The Chinese buffet provides. Go to Gorham Dynasty. Tier 1 top-notch grade A Chinese food. Though they didn't let us sleep on their floor, they did suggest an abandoned bank on Main Street, conveniently located next to Dunkin' Donuts for the next day's morning coffee+evacuation, and the empty doorway in the parking lot of said bank provided me with a comforting slumber through the night, so much so that the first thing I thought upon awaking was "I could sleep here every night!" (despite its publicness) and even musing that I would pay rent for this doorway if they turned on the water spigot nearby and I was assured that heckling would be kept to a minimum, and yeah, a deal with Dunkin' thrown in would be nice too. What really do I need, anyways?

Needless to say, Gorham treated me so well that after 2 more days of ragged and beautiful hiking, I ended up right back at the China buffet for round 2 (The Hunger has returned!), only to be picked up by a fellow hiker's mother, to be whisked away to her house on a lake with the rest of my motley companions--the spot I currently write you from. 

Ah, to be a hiker! What a privilege! What a status! What a joy! To walk, to think, to feel, to strip away the gristles of hard-living and burst with the brightness of serenity! 

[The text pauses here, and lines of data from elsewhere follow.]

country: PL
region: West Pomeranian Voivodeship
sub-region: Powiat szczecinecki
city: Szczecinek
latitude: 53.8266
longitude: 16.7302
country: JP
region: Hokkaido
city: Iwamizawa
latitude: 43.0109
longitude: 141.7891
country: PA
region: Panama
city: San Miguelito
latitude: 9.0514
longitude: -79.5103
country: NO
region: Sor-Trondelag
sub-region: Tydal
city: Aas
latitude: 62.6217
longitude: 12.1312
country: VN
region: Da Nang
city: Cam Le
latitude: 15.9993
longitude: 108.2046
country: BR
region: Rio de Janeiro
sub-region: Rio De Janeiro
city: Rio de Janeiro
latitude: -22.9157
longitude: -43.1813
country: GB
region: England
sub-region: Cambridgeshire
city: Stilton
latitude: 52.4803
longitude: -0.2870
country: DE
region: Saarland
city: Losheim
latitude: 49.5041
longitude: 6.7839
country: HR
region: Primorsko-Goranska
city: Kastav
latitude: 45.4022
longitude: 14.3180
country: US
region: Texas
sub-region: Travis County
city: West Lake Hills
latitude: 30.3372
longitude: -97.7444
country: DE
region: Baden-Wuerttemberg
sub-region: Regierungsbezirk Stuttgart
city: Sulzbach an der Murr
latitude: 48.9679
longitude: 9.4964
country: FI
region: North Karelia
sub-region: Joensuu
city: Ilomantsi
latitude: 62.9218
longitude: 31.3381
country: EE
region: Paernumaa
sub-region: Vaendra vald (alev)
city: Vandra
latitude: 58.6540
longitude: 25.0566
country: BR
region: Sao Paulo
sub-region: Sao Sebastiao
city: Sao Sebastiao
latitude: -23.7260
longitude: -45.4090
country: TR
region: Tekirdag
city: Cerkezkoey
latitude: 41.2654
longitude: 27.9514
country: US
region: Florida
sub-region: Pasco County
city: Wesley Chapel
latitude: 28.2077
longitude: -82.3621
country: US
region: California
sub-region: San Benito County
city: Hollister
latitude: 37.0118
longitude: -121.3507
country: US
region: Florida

You can tell--I am feeling VERY good. It isn't always easy out here. But recently, the trail has provided a perspective that has the ability to gracefully carry me through the toughest of moments, the haughtiest of frustrations, physical mental emotio-spiritual, and for this, I can only simply grin.

As promised, some facts: I have walked 1887 miles. I am 298 from Mt. Katahdin. I cross the  border into Maine in 2 days. I will finish in less than 3 weeks. 

The mortality of this trip? It scares and excites--I mourn and anticipate. And yet, who says I can't carry it back home with me? Why the rift between hiking and not? These comparisons are odious--let the work continue. 

I'll leave with that. 

Wednesday, August 7, 2013

The Final Hoe-Down

First order of business: big thanks to the Dartmouth Outdoors Club and Phi Tau fraternity for hosting this motley crue of raggedy bush people, replete with face paint, limps, smiles, and infections.

Ah, Hanover--the gateway to New Hampshire, leaving the Vermont Greenerie behind and moving into the White of the North Country.

Vermont changed my life--in small, day-to-day ways, but aren't these the changes that impact us the most? For life is but a series of minor events--why search for epic grandiosity? Though the occasional bout in epic grandiosity can replenish the soul...

I am reaffirming my belief that we all exist in nothingness, that in fact our own existence is but a void, empty and awake, since begingless time and for all non-substantial eternity--and so, attachments, be they expectations or materials, never do serve us positively, and perhaps the thing to do is to let go of said attachments and in fact not even cultivate them in the first place...

These beliefs need constant reaffirmation, for spirituality is but a muscle to be flexed from time to time, no? As often as you will, until it just seeps into you.

I walk North, independently as Bootsy Collins Japhy Ryder Doghouse Magnolia Lenderking-Brill, yet also as a part of a group, the funkiest of Funky Towns--defining this identity, a perpetual process, always moving, an individual within the context of a community, a position we all must reckon with eventually--lest I sound even more than even more than redundant, let's end it there--

I think it is time to talk less and listen more.